A travessia até o formato definitivo do novo regime tributário, porém, não será uma tarefa simples, avisa Cristiano Rios, da FTI Consulting. “As leis complementares só começarão a ser discutidas no Congresso na metade do ano e estarão sujeitas a lobbies os mais diversos. A impressão empresarial é que a reforma redundará, em geral, no aumento da tributação, por isso haverá um natural empenho de vários setores no estabelecimento de casos de exceção e de pedidos de adiamento. Foi difícil aprovar a reforma e também não será fácil regulamentá-la”, avalia Rios.
Se o cronograma estabelecido pelo Congresso for cumprido à risca, os tributos federais PIS/Cofins (que financiam a seguridade social) e Imposto sobre Produtos Industrializados (IPI) deixarão de ser cobrados nas trocas comerciais dentro do país em 2027. No lugar deles será instituída a Contribuição Social sobre Bens e Serviços (CBS, que irá para o caixa da União), cuja alíquota ainda será definida pelo Senado. O IPI passará a incidir apenas sobre produtos importados ou fabricados na Zona Franca de Manaus.
A segunda fase da reforma está programada para 2029, quando o estadual ICMS e o municipal Imposto sobre Serviços (ISS) passarão a ser progressivamente reduzidos, até atingirem 60% de suas alíquotas em 2032. Para compensar essa perda, Estados e municípios passarão a arrecadar o novo Imposto sobre Bens e Serviços (IBS), que crescerá à medida que o ICMS e o ISS forem reduzidos, atingindo 40% da sua alíquota em 2032. No ano seguinte, a transição se encerra, com a extinção dos antigos impostos e a vigência plena do IBS.
Entre as incertezas ainda pendentes está o valor final das alíquotas do CBS e do IBS, que juntos formarão um imposto dual, o Imposto sobre o Valor Agregado (IVA), a ser cobrado no destino do consumo dos produtos. A previsão é de que o IVA deverá representar entre 25% e 28% do valor da compra.
Diante disso, quem investiu em galpões em outro Estado para fugir da tributação mais pesada deve voltar para perto do seu principal mercado? “Cada empresa terá de encontrar o melhor caminho para ela num futuro sem benefícios fiscais. Não há um único modelo a seguir, mas vários”, responde Cristiano Rios, da FTI Consulting. “Quem optou recentemente por uma locação de dez anos em Extrema, por exemplo, não deve planejar tão logo uma mudança para mais perto de São Paulo, até porque as cláusulas de saída desses contratos mais longos costumam ser altas. Os preços também devem baixar nos armazéns de Extrema e subir nos de São Paulo, à medida que a entrada em vigor das novas regras for se aproximando. Nesse caso, valeria a pena mudar? Os empresários, principalmente os do setor logístico, terão de montar a sua própria equação de economia”, avalia.

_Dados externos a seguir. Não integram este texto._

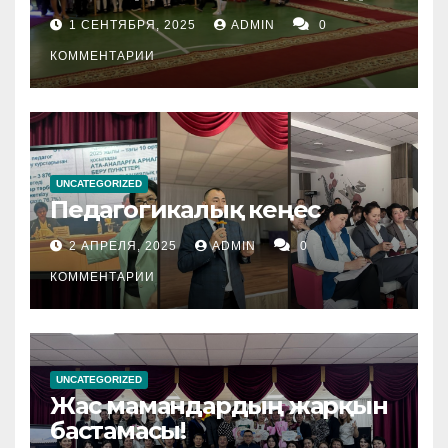
1 СЕНТЯБРЯ, 2025
ADMIN
0
КОММЕНТАРИИ
UNCATEGORIZED
Педагогикалық кеңес
2 АПРЕЛЯ, 2025
ADMIN
0
КОММЕНТАРИИ
UNCATEGORIZED
Жас мамандардың жарқын
бастамасы!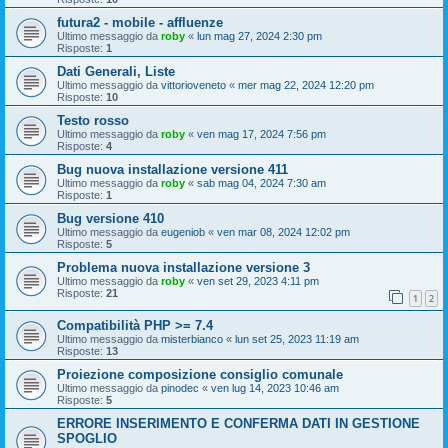
futura2 - mobile - affluenze
Ultimo messaggio da
roby
«
lun mag 27, 2024 2:30 pm
Risposte:
1
Dati Generali, Liste
Ultimo messaggio da
vittorioveneto
«
mer mag 22, 2024 12:20 pm
Risposte:
10
Testo rosso
Ultimo messaggio da
roby
«
ven mag 17, 2024 7:56 pm
Risposte:
4
Bug nuova installazione versione 411
Ultimo messaggio da
roby
«
sab mag 04, 2024 7:30 am
Risposte:
1
Bug versione 410
Ultimo messaggio da
eugeniob
«
ven mar 08, 2024 12:02 pm
Risposte:
5
Problema nuova installazione versione 3
Ultimo messaggio da
roby
«
ven set 29, 2023 4:11 pm
Risposte:
21
1
2
Compatibilità PHP >= 7.4
Ultimo messaggio da
misterbianco
«
lun set 25, 2023 11:19 am
Risposte:
13
Proiezione composizione consiglio comunale
Ultimo messaggio da
pinodec
«
ven lug 14, 2023 10:46 am
Risposte:
5
ERRORE INSERIMENTO E CONFERMA DATI IN GESTIONE
SPOGLIO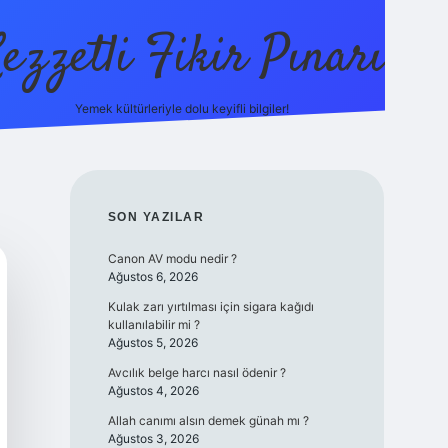
ezzetli Fikir Pınarı
Yemek kültürleriyle dolu keyifli bilgiler!
ilbet bahis sitesi
SIDEBAR
SON YAZILAR
Canon AV modu nedir ?
Ağustos 6, 2026
Kulak zarı yırtılması için sigara kağıdı
kullanılabilir mi ?
Ağustos 5, 2026
Avcılık belge harcı nasıl ödenir ?
Ağustos 4, 2026
Allah canımı alsın demek günah mı ?
Ağustos 3, 2026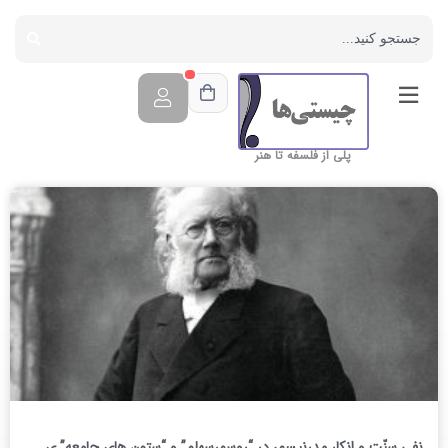
پلی از فلسفه تا هنر
نفی سنّت و انکار مدرنیسم، در “روسمرسهلم” و “ستون های جامعه” ی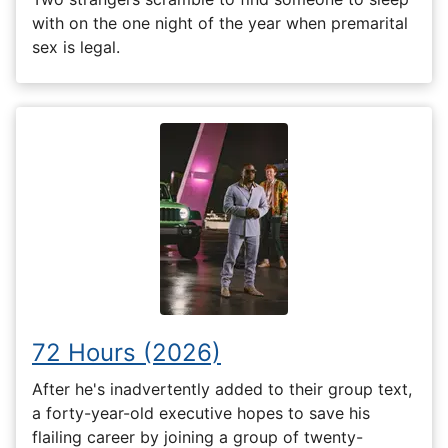
with on the one night of the year when premarital
sex is legal.
72 Hours (2026)
After he's inadvertently added to their group text,
a forty-year-old executive hopes to save his
flailing career by joining a group of twenty-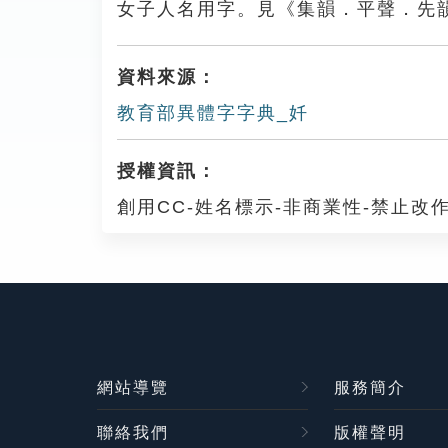
女子人名用字。見《集韻．平聲．先
資料來源：
教育部異體字字典_奷
授權資訊：
創用CC-姓名標示-非商業性-禁止改作
網站導覽
服務簡介
聯絡我們
版權聲明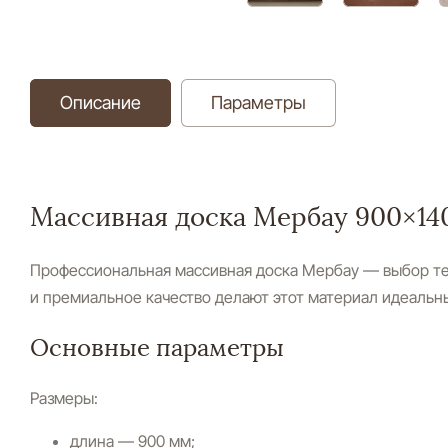
Описание
Параметры
Массивная доска Мербау 900×140
Профессиональная массивная доска Мербау — выбор тех
и премиальное качество делают этот материал идеаль
Основные параметры
Размеры:
длина — 900 мм;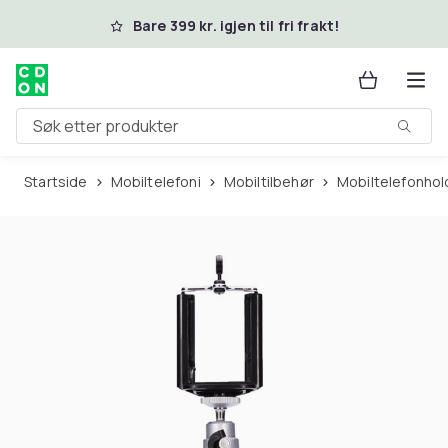
Hopp til hovedinnhold
Bare 399 kr. igjen til fri frakt!
Søk etter produkter
Startside
Mobiltelefoni
Mobiltilbehør
Mobiltelefonhol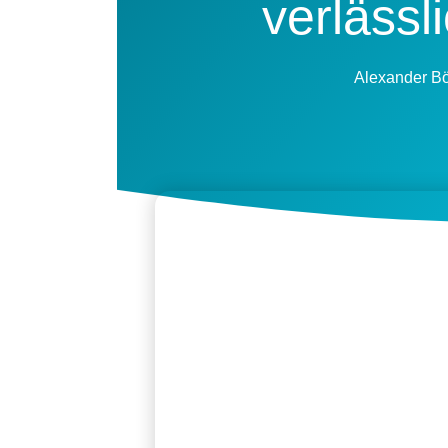
verlässl
Alexander B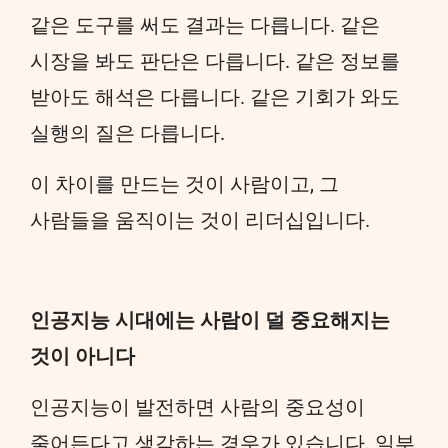
같은 도구를 써도 결과는 다릅니다. 같은
시장을 봐도 판단은 다릅니다. 같은 정보를
받아도 해석은 다릅니다. 같은 기회가 와도
실행의 질은 다릅니다.
이 차이를 만드는 것이 사람이고, 그
사람들을 움직이는 것이 리더십입니다.
인공지능 시대에는 사람이 덜 중요해지는
것이 아니다
인공지능이 발전하면 사람의 중요성이
줄어든다고 생각하는 경우가 있습니다. 일부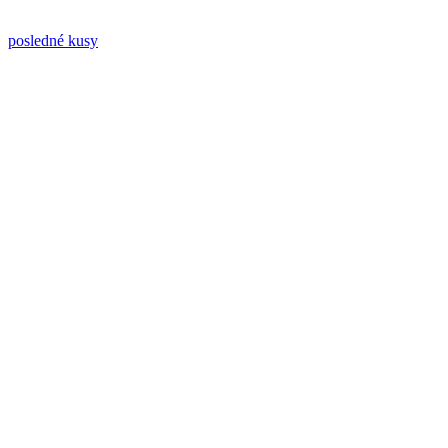
posledné kusy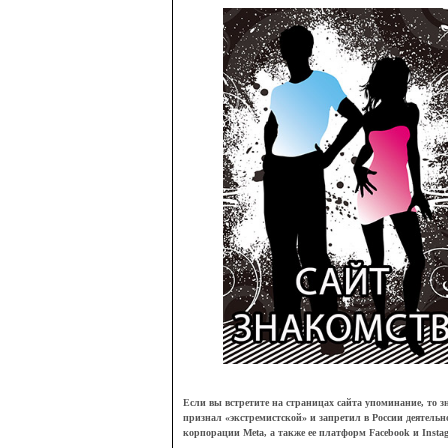
Если вы встретите на страницах сайта упоминание, то зн
признал
«
экстремистской
»
и запретил в России деятельн
корпорации Meta, а также ее платформ Facebook и Insta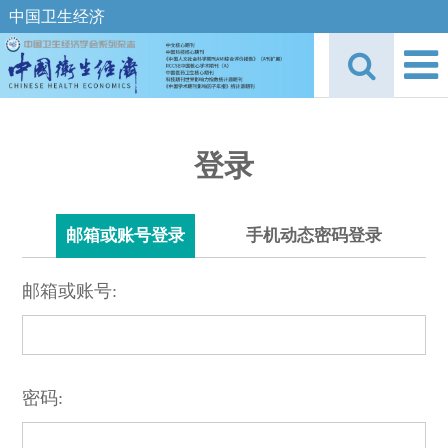
中国卫生经济
登录
邮箱或账号登录
手机动态密码登录
邮箱或账号:
密码: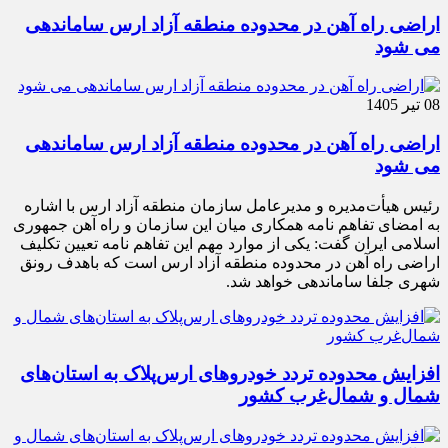
اراضی راه آهن در محدوده منطقه آزاد ارس ساماندهی
می شود
08 تیر 1405
اراضی راه آهن در محدوده منطقه آزاد ارس ساماندهی
می شود
رئیس هیأت‌مدیره و مدیرعامل سازمان منطقه آزاد ارس با اشاره
به امضای تفاهم نامه همکاری میان این سازمان و راه آهن جمهوری
اسلامی ایران گفت: یکی از موارد مهم این تفاهم نامه تعیین تکلیف
اراضی راه آهن در محدوده منطقه آزاد ارس است که باهدف رونق
شهری جلفا ساماندهی خواهد شد.
افزایش محدوده تردد خودروهای ارس‌پلاک به استان‌های
شمال و شمال‌غرب کشور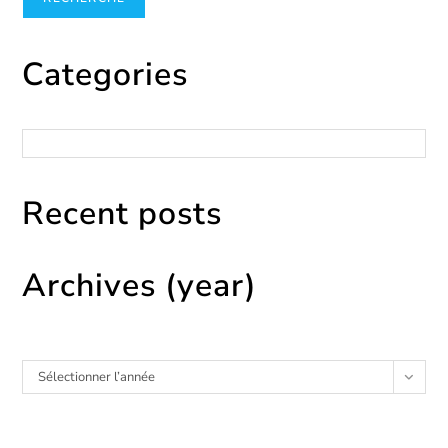
Categories
Catégories
Recent posts
Archives (year)
Archives
Sélectionner l’année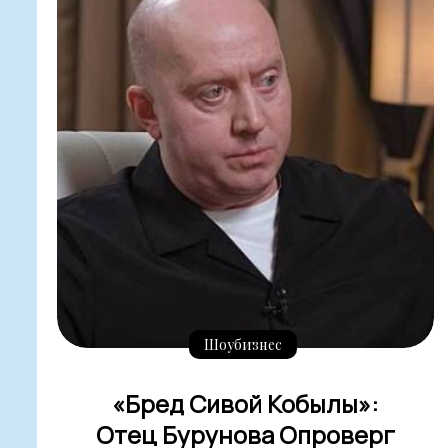
Шоубизнес
«Бред Сивой Кобылы»:
Отец Бурунова Опроверг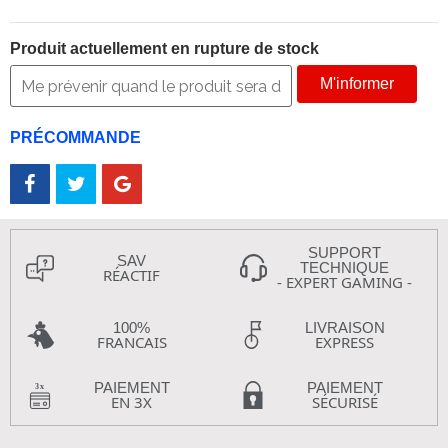
Produit actuellement en rupture de stock
M'informer
PRÉCOMMANDE
SUPPORT
SAV
TECHNIQUE
RÉACTIF
- EXPERT GAMING -
100%
LIVRAISON
FRANCAIS
EXPRESS
PAIEMENT
PAIEMENT
EN 3X
SÉCURISÉ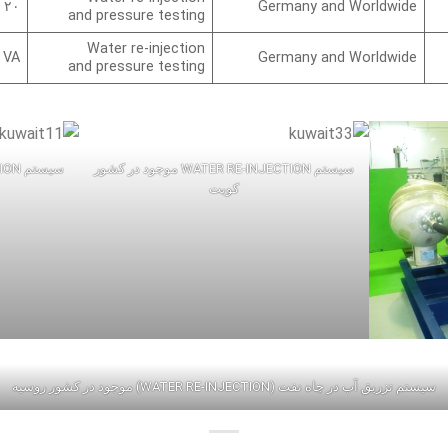
۲۰ x pumps different types
Germany and Worldwide
and pressure testing
Water re-injection
 VA
Germany and Worldwide
and pressure testing
سیستم WATER RE-INJECTION موجود در کشور
کویت
سیستم تزریق آب در چاه نفت (WATER RE-INJECTION) موجود در کشور روسیه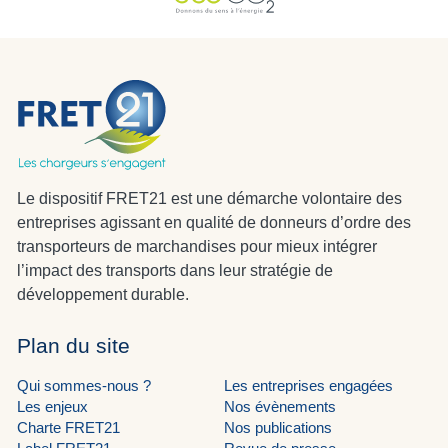
Le dispositif FRET21 est une démarche volontaire des
entreprises agissant en qualité de donneurs d’ordre des
transporteurs de marchandises pour mieux intégrer
l’impact des transports dans leur stratégie de
développement durable.
Plan du site
Qui sommes-nous ?
Les entreprises engagées
Les enjeux
Nos évènements
Charte FRET21
Nos publications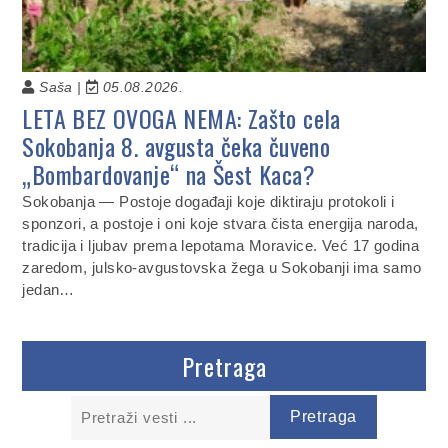
Saša |
05.08.2026.
LETA BEZ OVOGA NEMA: Zašto cela
Sokobanja 8. avgusta čeka čuveno
„Bombardovanje“ na Šest Kaca?
Sokobanja — Postoje događaji koje diktiraju protokoli i
sponzori, a postoje i oni koje stvara čista energija naroda,
tradicija i ljubav prema lepotama Moravice. Već 17 godina
zaredom, julsko-avgustovska žega u Sokobanji ima samo
jedan…
Pretraga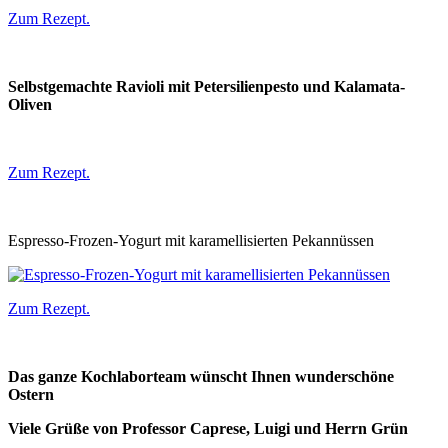
Zum Rezept.
Selbstgemachte Ravioli mit Petersilienpesto und Kalamata-
Oliven
Zum Rezept.
Espresso-Frozen-Yogurt mit karamellisierten Pekannüssen
Zum Rezept.
Das ganze Kochlaborteam wünscht Ihnen wunderschöne
Ostern
Viele Grüße von Professor Caprese, Luigi und Herrn Grün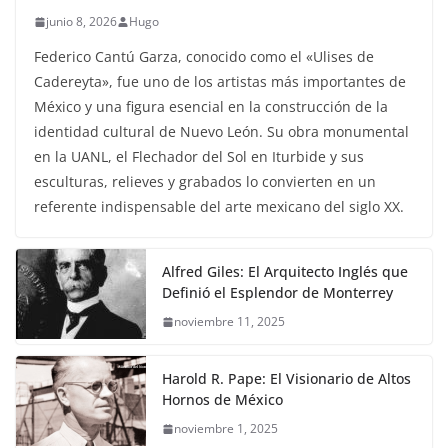
junio 8, 2026
Hugo
Federico Cantú Garza, conocido como el «Ulises de
Cadereyta», fue uno de los artistas más importantes de
México y una figura esencial en la construcción de la
identidad cultural de Nuevo León. Su obra monumental
en la UANL, el Flechador del Sol en Iturbide y sus
esculturas, relieves y grabados lo convierten en un
referente indispensable del arte mexicano del siglo XX.
Alfred Giles: El Arquitecto Inglés que
Definió el Esplendor de Monterrey
noviembre 11, 2025
Harold R. Pape: El Visionario de Altos
Hornos de México
noviembre 1, 2025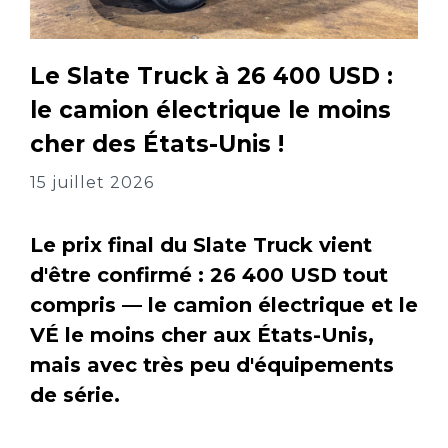
Le Slate Truck à 26 400 USD :
le camion électrique le moins
cher des États-Unis !
15 juillet 2026
Le prix final du Slate Truck vient
d'être confirmé : 26 400 USD tout
compris — le camion électrique et le
VÉ le moins cher aux États-Unis,
mais avec très peu d'équipements
de série.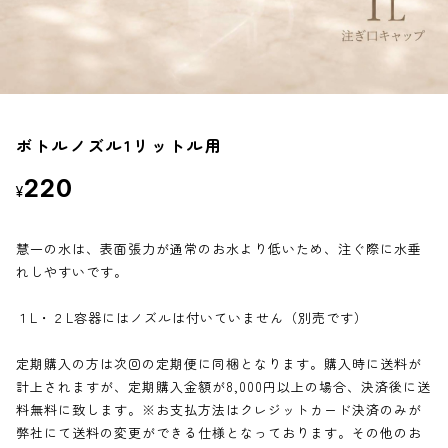
定期便
おすすめ
ボトルノズル1リットル用
220
¥
慧一の水は、表面張力が通常のお水より低いため、注ぐ際に水垂
れしやすいです。
１L・２L容器にはノズルは付いていません（別売です）
定期購入の方は次回の定期便に同梱となります。購入時に送料が
計上されますが、定期購入金額が8,000円以上の場合、決済後に送
料無料に致します。※お支払方法はクレジットカード決済のみが
弊社にて送料の変更ができる仕様となっております。その他のお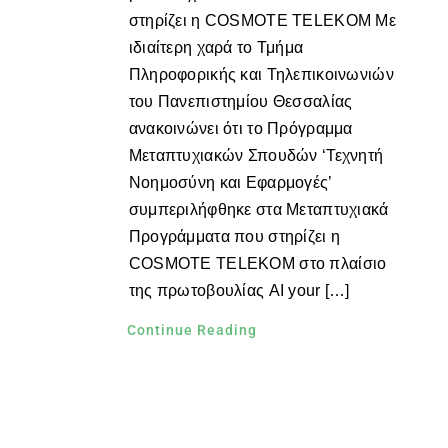
στηρίζει η COSMOTE TELEKOM Με
ιδιαίτερη χαρά το Τμήμα
Πληροφορικής και Τηλεπικοινωνιών
του Πανεπιστημίου Θεσσαλίας
ανακοινώνει ότι το Πρόγραμμα
Μεταπτυχιακών Σπουδών ‘Τεχνητή
Νοημοσύνη και Εφαρμογές’
συμπεριλήφθηκε στα Μεταπτυχιακά
Προγράμματα που στηρίζει η
COSMOTE TELEKOM στο πλαίσιο
της πρωτοβουλίας AI your […]
Continue Reading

Francisco Maranhão nota que é mais fácil definir o que não fazer durante a transição tributária. “É prudente evitar os contratos de locação mais longos fora dos grandes centros de consumo, por exemplo, porque tiram das empresas a liberdade de tomar decisões. Quem cogitava investir nesses paraísos fiscais também deve suspender os planos até a situação ficar mais clara”, sugere.
Quanto às reclamações empresariais de que a reforma tributária resultará, no final das contas, em contribuições maiores das companhias para os três níveis de governo, Maranhão lembra que estudos do Instituto de Pesquisa Econômica Aplicada (Ipea), ligado ao Ministério do Planejamento e Orçamento, indicam que a simplificação do regime de impostos terá impacto positivo no crescimento do Produto Interno Bruto (PIB). “Com isso, haverá maior demanda de produtos, beneficiando todos os setores da economia, especialmente o logístico.”
Além de destravar a economia do país – tornando-a inclusive mais atraente a investidores internacionais –, a reforma, afirma Cristiano Rios, tem a vantagem adicional de reduzir a pegada de carbono nas rodovias, o modal de transportes mais usado na entrega de produtos. “Muitas viagens de caminhão serão encurtadas quando os centros de distribuição ficarem mais próximos dos consumidores”, afirma. Nesse caso, a problemática BR-381, que liga Extrema a São Paulo e vive registrando acidentes, poderá ficar mais aliviada.